◆ **Exercise passage**
○ ○ ○

We have to keep in mind that the 1990s was a terrible decade for our public service employees. There were seven or eight years of wage freezes with zero per cent increases. There was total devastation with the program review, where one-third of the civil servants were laid off. Many workers were demoralized by job cutbacks. Even though the civil service was reduced by one-third, the amount of work did not change. Employees were struggling with giving service to the public with fewer resources and fewer people to do the job. MPs know that this is the case because we see and hear from our constituents constantly about voicemail and never hearing a human being's voice at the other end of a government phone line because there have been so many cutbacks.
The ultimate insult was when the former president of the Treasury Board took the entire $30 billion surplus out of the employees' pension plan without even considering the fact that a surplus in a pension plan is the property of the employees. A pension plan should be viewed as wages being held in trust until such time as they are needed. When the pension plan went into surplus, the entire surplus of $30 billion was taken out of the employees' pension plan.
The government views surpluses very differently than the New Democratic Party does. In our time here we have certainly seen the massive EI surplus which has grown and grown over the last decade. That money also has not gone toward the purposes for which it was intended. It has gone into general revenues. At the same time a number of unemployed Canadians find that they are unable to collect EI because of the tightening of eligibility rules. The last I heard, only 40% of unemployed Canadians were able to receive EI.
A couple of years ago, the CLC estimated the amount of revenues taken out of Canadian cities because of cuts to EI. At that time the hit for my own community of Dartmouth was estimated to be $20 million. There would be $20 million less per year to be spent in our economy, to be used to support families, to provide a level of security at one of the most difficult junctures in people's lives, that is, when they are faced with unemployment.
The EI surplus also has disappeared. That money has been thrown into general revenues and is not being utilized for the purposes for which it was intended.
As I have said, during the process called program review in which the former finance minister got rid of the deficit, one-third of our civil servants were laid off. In my community of Dartmouth, there are thousands of families in which one or both spouses work for the federal public service. There are offices for DND, the Department of Fisheries and Oceans, Parks Canada, HRDC, the Department of Citizenship and Immigration, Heritage Canada, Environment Canada, Canada Post, ACOA, which is the Atlantic Canada Opportunities Agency, and the Department of Veterans Affairs, just to name a few.
We have the regional headquarters for the National Film Board. Until the deep cuts in the 1990s, it was a very important production centre for Atlantic filmmakers and a training ground for young, talented creators getting their start in film. Like dozens of other important government agencies, the Film Board saw devastating cuts in the 1990s. Many people were forced to take a package a number of years before they wanted to leave, stopping them in mid-career when they were just reaching their potential in their field. It is a tragedy how much collective wisdom and knowledge has been lost because of the government's shortsighted program review which saw thousands and thousands of dedicated and caring public servants go out the door.

○ ○ ○

◆ **Exercise data**

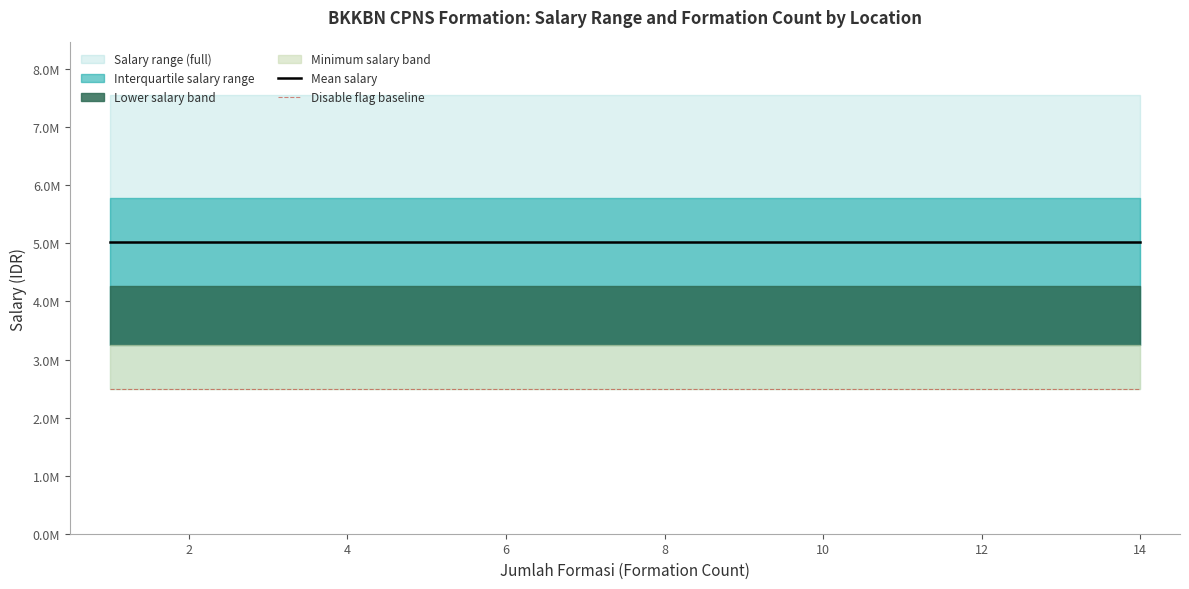

Reading left to right, what are all the values shown in this chart?

Mean salary: 5019913	5019913	5019913	5019913	5019913	5019913	5019913	5019913	5019913	5019913	5019913	5019913	5019913	5019913	5019913	5019913	5019913	5019913	5019913
Disable flag baseline: 2485900	2485900	2485900	2485900	2485900	2485900	2485900	2485900	2485900	2485900	2485900	2485900	2485900	2485900	2485900	2485900	2485900	2485900	2485900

○ ○ ○

◆ **Your instructions**
Write out the part of the passage on public service cuts above between "The EI surplus" and "name a few.", inclusive.

◆ **Result of this task**
The EI surplus also has disappeared. That money has been thrown into general revenues and is not being utilized for the purposes for which it was intended.
As I have said, during the process called program review in which the former finance minister got rid of the deficit, one-third of our civil servants were laid off. In my community of Dartmouth, there are thousands of families in which one or both spouses work for the federal public service. There are offices for DND, the Department of Fisheries and Oceans, Parks Canada, HRDC, the Department of Citizenship and Immigration, Heritage Canada, Environment Canada, Canada Post, ACOA, which is the Atlantic Canada Opportunities Agency, and the Department of Veterans Affairs, just to name a few.